Multiple challenges to President Obama’s health care reform are percolating through the federal courts. Soon the Supreme Court will be asked to weigh in on perhaps the most important question of the post–New Deal era: Are there any remaining limits on the breadth and scope of federal power?
Reinforced by decades of Court decisions that have gutted the Framers’ original conception of limited government, the Obama administration has embraced an unprecedented expansion of centralized control. This paper addresses the Patient Protection and Affordable Care Act, which includes a mandate that individuals either purchase a government-prescribed health insurance policy or pay a penalty.
The Department of Health and Human Services has asserted three constitutional provisions as sources of authority for the mandate — the Taxing Power, the Commerce Clause, and the Necessary and Proper Clause. Each of those purported sources is deficient.

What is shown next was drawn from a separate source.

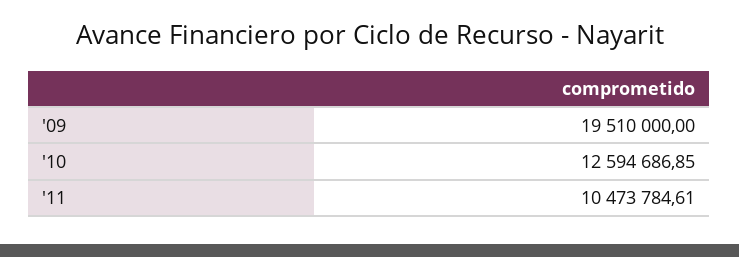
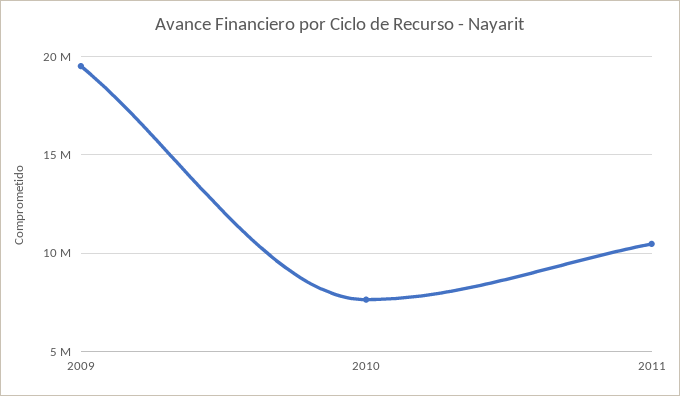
'10: 12594686.85 -> 7500000

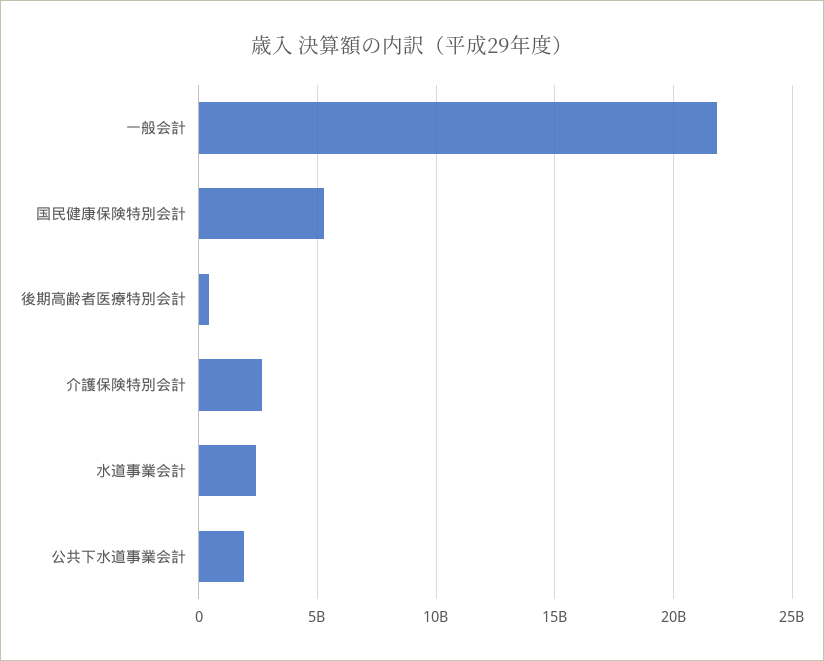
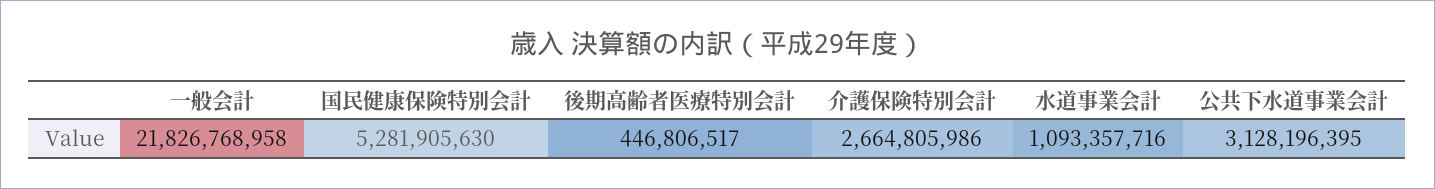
水道事業会計: 2500000000 -> 1093357716
公共下水道事業会計: 2000000000 -> 3128196395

First, the penalty for not buying health insurance is not a tax. Even if the penalty were a tax, it would fail the constitutional requirements for income, excise, or direct taxes. Second, the power to regulate interstate commerce extends only to economic activities; it does not permit Congress to compel such activities in order to regulate them. Third, the mandate is not necessary; indeed, it is merely a means to circumvent problems that would not exist if not for PPACA itself. Nor is the mandate proper; it cannot be reconciled with the Framers’ original design for a limited federal government of enumerated powers.
An essential aspect of liberty is the freedom not to participate. PPACA’s directive that Americans buy an unwanted product from a private company debases individual liberty. And it’s unconstitutional.